The Court concluded that the conditions mentioned in Sections 437 and 439 of Cr.P.C cannot be read into the provisions of Section 438. It observed: "We do not see why the provisions of Section 438 should be suspected as containing something volatile or incendiary, which needs to be handled with the greatest care and caution imaginable. A wise exercise of judicial power inevitably takes care of the evil consequences which are likely to flow out of its intemperate use. Every kind of judicial discretion, whatever may be the nature of the matter in regard to which it is required to be exercised, has to be used with due care and caution. In fact, an awareness of the context in which the discretion is required to be exercised and of the reasonably foreseeable consequences of its use, is the hall mark of a prudent exercise of judicial discretion. One ought not to make a bugbear of the power to grant anticipatory bail."

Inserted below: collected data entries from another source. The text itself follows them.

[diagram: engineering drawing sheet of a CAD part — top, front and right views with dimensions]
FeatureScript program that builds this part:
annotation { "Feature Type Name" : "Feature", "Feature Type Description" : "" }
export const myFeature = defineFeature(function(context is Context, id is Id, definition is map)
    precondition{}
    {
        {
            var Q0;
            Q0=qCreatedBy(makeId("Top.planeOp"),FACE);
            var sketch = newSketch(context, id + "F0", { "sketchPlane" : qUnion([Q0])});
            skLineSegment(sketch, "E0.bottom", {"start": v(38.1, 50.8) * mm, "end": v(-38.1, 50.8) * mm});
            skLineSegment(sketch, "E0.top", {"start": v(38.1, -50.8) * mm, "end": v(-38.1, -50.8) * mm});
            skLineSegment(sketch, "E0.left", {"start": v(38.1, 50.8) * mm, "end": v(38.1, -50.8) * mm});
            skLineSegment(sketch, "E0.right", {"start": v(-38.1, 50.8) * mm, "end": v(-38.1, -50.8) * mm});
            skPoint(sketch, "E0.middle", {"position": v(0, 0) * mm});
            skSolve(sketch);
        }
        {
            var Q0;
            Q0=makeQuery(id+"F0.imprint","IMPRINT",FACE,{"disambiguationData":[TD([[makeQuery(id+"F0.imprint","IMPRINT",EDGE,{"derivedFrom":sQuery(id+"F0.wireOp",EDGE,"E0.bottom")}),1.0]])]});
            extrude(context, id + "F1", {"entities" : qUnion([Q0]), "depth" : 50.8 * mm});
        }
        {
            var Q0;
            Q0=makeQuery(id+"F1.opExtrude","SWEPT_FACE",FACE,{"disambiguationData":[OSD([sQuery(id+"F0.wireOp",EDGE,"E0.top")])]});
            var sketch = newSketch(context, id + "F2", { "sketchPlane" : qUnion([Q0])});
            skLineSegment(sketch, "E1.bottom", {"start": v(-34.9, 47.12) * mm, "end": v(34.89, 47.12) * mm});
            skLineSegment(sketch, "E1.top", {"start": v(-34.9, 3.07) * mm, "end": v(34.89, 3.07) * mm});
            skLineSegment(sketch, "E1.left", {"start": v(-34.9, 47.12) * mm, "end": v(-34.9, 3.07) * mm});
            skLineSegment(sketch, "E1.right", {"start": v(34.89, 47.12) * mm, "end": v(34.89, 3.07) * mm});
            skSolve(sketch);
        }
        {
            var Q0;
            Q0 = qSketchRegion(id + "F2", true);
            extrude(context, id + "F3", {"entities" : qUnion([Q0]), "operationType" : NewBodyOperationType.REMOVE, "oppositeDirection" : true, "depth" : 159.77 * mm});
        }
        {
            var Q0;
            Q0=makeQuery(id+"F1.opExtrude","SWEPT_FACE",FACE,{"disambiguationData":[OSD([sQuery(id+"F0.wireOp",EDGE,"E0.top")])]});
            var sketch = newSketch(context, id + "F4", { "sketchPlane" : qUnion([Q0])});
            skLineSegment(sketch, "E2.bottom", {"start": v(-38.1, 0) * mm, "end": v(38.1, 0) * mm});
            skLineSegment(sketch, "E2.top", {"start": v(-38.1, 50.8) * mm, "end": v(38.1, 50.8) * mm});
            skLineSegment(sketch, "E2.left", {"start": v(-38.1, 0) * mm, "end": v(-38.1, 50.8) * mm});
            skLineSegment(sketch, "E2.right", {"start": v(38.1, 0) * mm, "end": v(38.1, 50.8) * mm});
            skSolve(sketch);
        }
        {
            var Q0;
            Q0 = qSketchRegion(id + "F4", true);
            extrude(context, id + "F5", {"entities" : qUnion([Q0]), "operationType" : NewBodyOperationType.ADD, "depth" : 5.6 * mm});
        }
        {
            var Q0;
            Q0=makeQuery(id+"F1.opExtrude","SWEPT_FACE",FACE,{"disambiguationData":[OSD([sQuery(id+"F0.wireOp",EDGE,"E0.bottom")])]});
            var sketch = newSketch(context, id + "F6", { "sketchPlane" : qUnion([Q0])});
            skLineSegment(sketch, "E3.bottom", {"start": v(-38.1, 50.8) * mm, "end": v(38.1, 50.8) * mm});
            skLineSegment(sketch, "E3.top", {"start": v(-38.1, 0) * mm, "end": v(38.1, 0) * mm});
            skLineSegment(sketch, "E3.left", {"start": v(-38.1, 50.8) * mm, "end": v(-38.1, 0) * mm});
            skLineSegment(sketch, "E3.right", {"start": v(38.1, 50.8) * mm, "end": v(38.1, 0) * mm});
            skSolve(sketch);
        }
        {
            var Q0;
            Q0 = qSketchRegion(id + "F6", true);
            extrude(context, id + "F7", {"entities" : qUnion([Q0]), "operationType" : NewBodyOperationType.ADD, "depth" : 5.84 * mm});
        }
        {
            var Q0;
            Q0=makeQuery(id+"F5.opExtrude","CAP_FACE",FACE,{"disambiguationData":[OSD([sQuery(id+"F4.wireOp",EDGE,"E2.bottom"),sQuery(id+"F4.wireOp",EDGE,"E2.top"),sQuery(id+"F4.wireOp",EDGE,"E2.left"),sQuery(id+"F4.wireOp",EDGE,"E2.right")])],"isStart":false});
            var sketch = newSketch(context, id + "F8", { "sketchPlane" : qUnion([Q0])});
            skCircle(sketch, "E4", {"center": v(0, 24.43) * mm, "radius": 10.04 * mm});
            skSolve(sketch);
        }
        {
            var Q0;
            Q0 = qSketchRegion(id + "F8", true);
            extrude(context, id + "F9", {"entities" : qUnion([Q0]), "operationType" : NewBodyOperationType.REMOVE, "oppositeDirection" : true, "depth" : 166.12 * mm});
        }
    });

The Court observed that the filing of a First Information Report (F.I.R.) is not a condition precedent to the exercise of the power under Section 438. The imminence of a likely arrest founded on a reasonable belief can be shown to exist even if an F.I.R. is not yet filed. The anticipatory bail can be granted even after an F.I.R. is filed, so long as the applicant has not been arrested. An order of bail be passed under that section without notice to the public prosecutor. But notice should issue to the public prosecutor or the Government Advocate forthwith and the question of bail should be re-examined in the light of the respective contentions of the parties. The operation of an order passed under Section 438(1) need not necessarily be limited in point of time.The normal role should be not to limit the operation of the order in relation to a period of time.